Christians are the first-class citizens who set the rules. This one-sided thinking has already played out in Mississippi with the Dobbs decision, where the Supreme Court Christian majority’s view on abortion has been forced upon everyone. The religious beliefs of minorities simply do not matter. Jews, for example, believe that personhood begins at birth. Prior to birth, the mother’s physical and mental health are given priority…but not in Mississippi or other states that recently enacted strict bans on abortion.
Moreover, Christianity does not abide gender equality. Consider this biblical passage, “But I suffer not a woman to teach, nor to usurp authority over the man, but to be in silence” (1 Timothy 2:12). Wives are not equal to but subservient to their husbands. And women have yet to reach parity in the modern ministry. Even today, male head clergy outnumber females by wide margins. In evangelical churches, the ratio is 97% male to 3% female. Catholicism bars women from the priesthood.
Christianity’s record on racial equality is also troublesome. The Bible advises slaves to be faithful to their masters. And during the Civil War, passages from the Bible were offered as proof of white superiority and justification for slavery. Racial bias persists. On January 6, Christian nationalists and white supremacists marched together carrying the holy cross and waving the confederate flag.
Concerning democracy, Christians have, from the first Pope, accepted authoritarian rule as the legitimate form of governance. While the college of cardinals now elects popes, all other positions of authority within the Catholic church are filled by decree. Evangelicals are similarly undemocratic. The unashamed Christian participation in the January 6 effort to upend democracy and overturn the election is not so surprising.
Simply put: We are a democracy, not a theocracy, and the suppression of science is a keystone feature of a theocracy, robbing citizens of logical thought and choice. Our climate emergency is just one such example.
Theocracies not only discourage thinking and impede progress, but they can also be very unjust. Look at modern theocratic countries. In general, their citizens have a low standard of living and are without basic human rights. Women are treated shamefully, denied education and repressed.
Masha Amini, a young Iranian woman, was recently beaten and murdered by the morality police for not wearing a hajib. Think that could ever happen here? Unlikely, but the Texas law rewarding citizens who bring lawsuits against women and doctors for abortions is undoubtably a form of morality policing.
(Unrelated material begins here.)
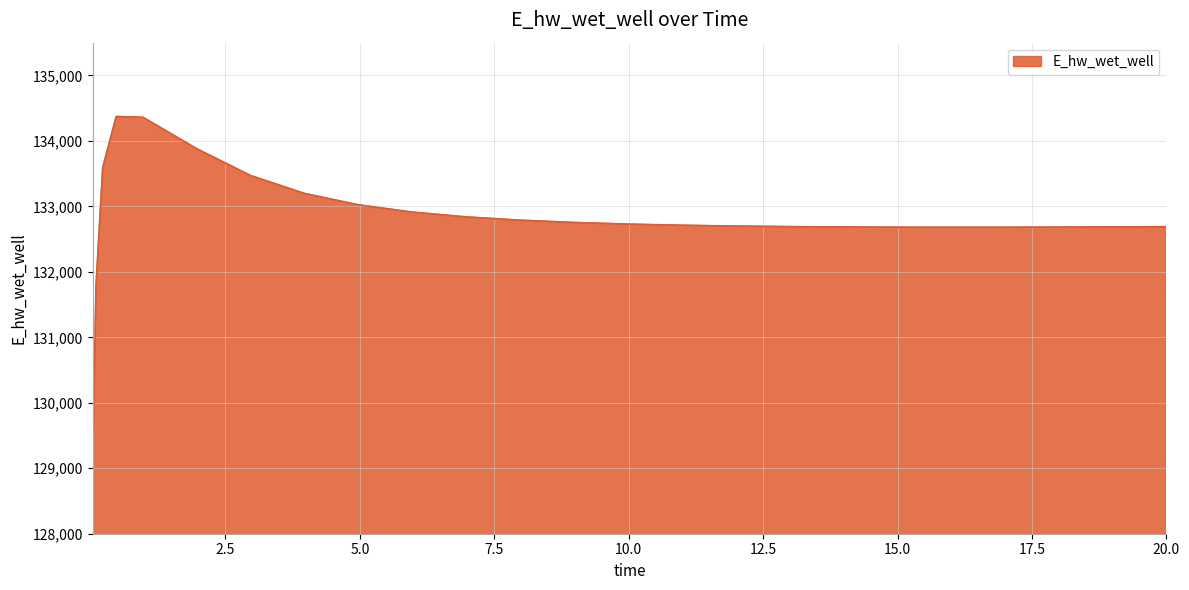

How many lines are shown in the chart?

1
The Spanish Inquisition was finally abolished in 1834, 60 years after the American Revolution. So, the founders knew firsthand that Christianity could spawn great injustice, and they understood that a theocratic government would never provide the freedoms they envisioned for America.
That is why they created a secular nation and authored a secular constitution that guarantees freedom, equality and democracy. These founding principles are what has made America a great nation. Patriotic Americans understand that and will reject the Conservative Manifesto, and other misguided efforts by the religious right to undermine America’s foundation.
Forcing Christianity on non-believers will not reverse the steep decline in Christian church membership. A better strategy might be to follow Christ’s essential teaching—love thy neighbor. Live and let live.
Bob Topper, syndicated by PeaceVoice, is a retired engineer.